■ Task to carry out: Reproduce the material below verbatim, keeping every line intact.

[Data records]
──────

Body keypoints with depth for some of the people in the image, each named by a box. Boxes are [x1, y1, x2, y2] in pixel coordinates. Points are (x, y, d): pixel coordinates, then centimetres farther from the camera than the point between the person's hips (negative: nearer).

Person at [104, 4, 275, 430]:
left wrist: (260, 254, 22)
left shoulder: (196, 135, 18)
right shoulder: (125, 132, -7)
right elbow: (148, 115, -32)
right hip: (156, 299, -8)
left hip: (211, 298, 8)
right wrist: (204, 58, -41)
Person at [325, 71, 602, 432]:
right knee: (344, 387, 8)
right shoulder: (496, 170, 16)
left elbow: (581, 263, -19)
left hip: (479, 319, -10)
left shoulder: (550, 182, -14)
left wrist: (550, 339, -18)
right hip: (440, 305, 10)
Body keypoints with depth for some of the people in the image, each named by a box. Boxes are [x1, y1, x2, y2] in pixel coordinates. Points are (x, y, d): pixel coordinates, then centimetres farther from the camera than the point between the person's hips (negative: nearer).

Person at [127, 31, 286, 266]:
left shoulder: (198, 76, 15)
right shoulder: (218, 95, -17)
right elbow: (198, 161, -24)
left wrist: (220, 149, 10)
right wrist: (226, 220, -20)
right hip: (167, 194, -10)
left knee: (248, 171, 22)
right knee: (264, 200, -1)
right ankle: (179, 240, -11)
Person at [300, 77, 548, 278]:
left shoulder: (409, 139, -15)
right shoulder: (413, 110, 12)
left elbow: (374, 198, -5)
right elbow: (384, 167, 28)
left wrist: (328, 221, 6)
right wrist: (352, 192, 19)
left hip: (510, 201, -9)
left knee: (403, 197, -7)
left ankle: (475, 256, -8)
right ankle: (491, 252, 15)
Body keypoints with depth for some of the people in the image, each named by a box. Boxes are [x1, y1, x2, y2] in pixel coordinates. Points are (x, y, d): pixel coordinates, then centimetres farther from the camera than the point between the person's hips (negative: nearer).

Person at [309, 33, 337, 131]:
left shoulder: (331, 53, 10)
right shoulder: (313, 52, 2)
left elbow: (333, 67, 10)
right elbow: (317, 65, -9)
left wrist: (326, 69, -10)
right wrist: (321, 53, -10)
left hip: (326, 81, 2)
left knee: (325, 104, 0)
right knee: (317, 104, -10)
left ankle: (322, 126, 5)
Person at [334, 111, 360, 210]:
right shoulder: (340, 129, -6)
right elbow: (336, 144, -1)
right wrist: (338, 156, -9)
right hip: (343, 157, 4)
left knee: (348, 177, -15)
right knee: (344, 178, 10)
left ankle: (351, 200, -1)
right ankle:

──────

■ Answer to this task:
Body keypoints with depth for some of the people in the image, each named by a box. Boxes are [x1, y1, x2, y2] in pixel coordinates. Points are (x, y, d): pixel coordinates, then centimetres farther from the camera than the point between the person's hips (negative: nearer).

Person at [104, 4, 275, 430]:
left wrist: (260, 254, 22)
left shoulder: (196, 135, 18)
right shoulder: (125, 132, -7)
right elbow: (148, 115, -32)
right hip: (156, 299, -8)
left hip: (211, 298, 8)
right wrist: (204, 58, -41)
Person at [325, 71, 602, 432]:
right knee: (344, 387, 8)
right shoulder: (496, 170, 16)
left elbow: (581, 263, -19)
left hip: (479, 319, -10)
left shoulder: (550, 182, -14)
left wrist: (550, 339, -18)
right hip: (440, 305, 10)
Body keypoints with depth for some of the people in the image, each named by a box. Boxes are [x1, y1, x2, y2] in pixel coordinates. Points are (x, y, d): pixel coordinates, then centimetres farther from the camera than the point between the person's hips (negative: nearer).

Person at [127, 31, 286, 266]:
left shoulder: (198, 76, 15)
right shoulder: (218, 95, -17)
right elbow: (198, 161, -24)
left wrist: (220, 149, 10)
right wrist: (226, 220, -20)
right hip: (167, 194, -10)
left knee: (248, 171, 22)
right knee: (264, 200, -1)
right ankle: (179, 240, -11)
Person at [300, 77, 548, 278]:
left shoulder: (409, 139, -15)
right shoulder: (413, 110, 12)
left elbow: (374, 198, -5)
right elbow: (384, 167, 28)
left wrist: (328, 221, 6)
right wrist: (352, 192, 19)
left hip: (510, 201, -9)
left knee: (403, 197, -7)
left ankle: (475, 256, -8)
right ankle: (491, 252, 15)
Body keypoints with depth for some of the people in the image, each named by a box. Boxes are [x1, y1, x2, y2] in pixel coordinates. Points are (x, y, d): pixel coordinates, then centimetres farther from the camera than the point between the person's hips (negative: nearer).

Person at [309, 33, 337, 131]:
left shoulder: (331, 53, 10)
right shoulder: (313, 52, 2)
left elbow: (333, 67, 10)
right elbow: (317, 65, -9)
left wrist: (326, 69, -10)
right wrist: (321, 53, -10)
left hip: (326, 81, 2)
left knee: (325, 104, 0)
right knee: (317, 104, -10)
left ankle: (322, 126, 5)
Person at [334, 111, 360, 210]:
right shoulder: (340, 129, -6)
right elbow: (336, 144, -1)
right wrist: (338, 156, -9)
right hip: (343, 157, 4)
left knee: (348, 177, -15)
right knee: (344, 178, 10)
left ankle: (351, 200, -1)
right ankle:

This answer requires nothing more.